Peter Cannito: I think as we look down the road, we're a high growth, non traditional company that has the ability to scale in a controlled manner. That's what I see. The market will dictate the timeline. There's a lot of investment that goes into scaling, but we've demonstrated we've been able to do it, starting with a very humble first acquisition as a private company, and now having completed 11 acquisitions unified under a single brand, I think we've demonstrated the ability to keep up and so as the industry scales, we're going to scale with it. I'm often humbled by two things. One is the scale of the opportunity. It can be pretty extraordinary when you look at these commercial space stations. Human presence on the moon, space is a war fighting domain, all these incredible trends, what we're going to do with potentially data centers and manufacturing sites in space both in the United States and in Europe and other parts of the world as well. That's really exciting. But also looking at the innovation that our workforce is able to come up with to solve these problems, we have printed a meniscus in space, and we've printed heart cells in space. There's areas as part of this future journey that are going to create tremendous value here on Earth that we're just starting to conceive of and I'm super happy and privileged to play even a small role in enabling our innovators to make those incredible breakthroughs.

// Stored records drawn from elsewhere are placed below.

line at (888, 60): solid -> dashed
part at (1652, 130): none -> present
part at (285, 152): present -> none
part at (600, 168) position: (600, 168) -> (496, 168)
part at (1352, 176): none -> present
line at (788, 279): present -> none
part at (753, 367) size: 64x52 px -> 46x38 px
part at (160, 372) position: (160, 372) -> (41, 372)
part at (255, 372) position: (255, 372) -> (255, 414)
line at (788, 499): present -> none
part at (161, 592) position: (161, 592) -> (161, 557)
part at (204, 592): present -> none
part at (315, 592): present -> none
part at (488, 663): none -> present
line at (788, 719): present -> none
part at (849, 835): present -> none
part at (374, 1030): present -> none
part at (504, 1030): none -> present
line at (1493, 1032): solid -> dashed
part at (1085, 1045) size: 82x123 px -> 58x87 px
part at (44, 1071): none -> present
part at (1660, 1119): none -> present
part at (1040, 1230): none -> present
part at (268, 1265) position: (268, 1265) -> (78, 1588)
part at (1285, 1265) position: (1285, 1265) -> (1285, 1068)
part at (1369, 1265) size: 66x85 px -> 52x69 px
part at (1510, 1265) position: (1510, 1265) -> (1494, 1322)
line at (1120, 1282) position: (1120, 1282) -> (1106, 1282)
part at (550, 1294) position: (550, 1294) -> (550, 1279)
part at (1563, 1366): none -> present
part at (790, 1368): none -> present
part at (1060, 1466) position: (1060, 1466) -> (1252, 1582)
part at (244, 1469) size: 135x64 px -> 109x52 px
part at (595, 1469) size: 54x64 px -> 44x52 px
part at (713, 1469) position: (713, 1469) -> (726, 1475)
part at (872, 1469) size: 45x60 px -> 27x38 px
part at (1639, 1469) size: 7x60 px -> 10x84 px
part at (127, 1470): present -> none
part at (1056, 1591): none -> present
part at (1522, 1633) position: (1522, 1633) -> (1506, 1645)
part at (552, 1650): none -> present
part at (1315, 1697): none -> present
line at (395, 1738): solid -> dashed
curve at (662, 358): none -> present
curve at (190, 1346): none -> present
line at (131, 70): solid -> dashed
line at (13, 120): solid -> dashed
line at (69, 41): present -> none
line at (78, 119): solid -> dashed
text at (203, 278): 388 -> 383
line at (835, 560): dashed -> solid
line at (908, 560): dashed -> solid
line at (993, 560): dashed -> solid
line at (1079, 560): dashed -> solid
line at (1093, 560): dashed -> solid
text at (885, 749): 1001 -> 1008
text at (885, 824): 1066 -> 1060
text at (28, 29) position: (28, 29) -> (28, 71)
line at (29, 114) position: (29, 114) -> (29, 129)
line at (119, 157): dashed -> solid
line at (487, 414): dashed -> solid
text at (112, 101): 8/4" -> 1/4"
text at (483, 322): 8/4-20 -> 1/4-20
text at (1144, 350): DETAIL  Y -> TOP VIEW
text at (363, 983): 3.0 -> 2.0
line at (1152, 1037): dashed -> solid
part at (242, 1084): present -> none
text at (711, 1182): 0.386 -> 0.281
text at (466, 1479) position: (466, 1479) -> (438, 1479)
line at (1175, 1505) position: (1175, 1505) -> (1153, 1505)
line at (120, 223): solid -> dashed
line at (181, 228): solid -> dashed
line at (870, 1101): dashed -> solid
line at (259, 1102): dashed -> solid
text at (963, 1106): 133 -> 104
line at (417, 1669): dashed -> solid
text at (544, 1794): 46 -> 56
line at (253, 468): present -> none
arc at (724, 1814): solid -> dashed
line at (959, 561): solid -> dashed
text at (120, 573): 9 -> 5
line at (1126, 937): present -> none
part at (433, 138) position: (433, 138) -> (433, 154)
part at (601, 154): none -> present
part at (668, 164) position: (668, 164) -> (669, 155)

Lou Whiteman: Really exciting stuff. Around here, one of our tag lines is Invest in the future you want to see. I think that's why space is so exciting to you. I mean, what you're talking about here? Yeah, I mean, warfare drones, maybe not. But no, there's so much going on here which is just so exciting to see. I wish you the best of luck, both as a shareholder and as just a human. This is fun stuff and very, very fun conversation. Thank you for joining.
Peter Cannito: Yeah, I appreciate it. It was a great conversation. Thank you for having me.
Lou Whiteman: He's Peter Cannito, CEO of Redwire RDW. Thanks for your time.
Peter Cannito: Yeah. Thanks, Lou.
Mac Greer: As always, people on the program may have interest in the stocks they talked about, and the Motley Fool may have formal recommendations for or against, so don't buy or sell stocks based solely on what you hear. All personal finance content follows Motley Fool editorial standards and is not approved by advertisers. Advertisements are sponsored content and provided for informational purposes only. To see our full advertising disclosure, please check out our show notes. For the Motley Fool Money team, I'm Mac Greer. Thanks for listening, and we will see you tomorrow.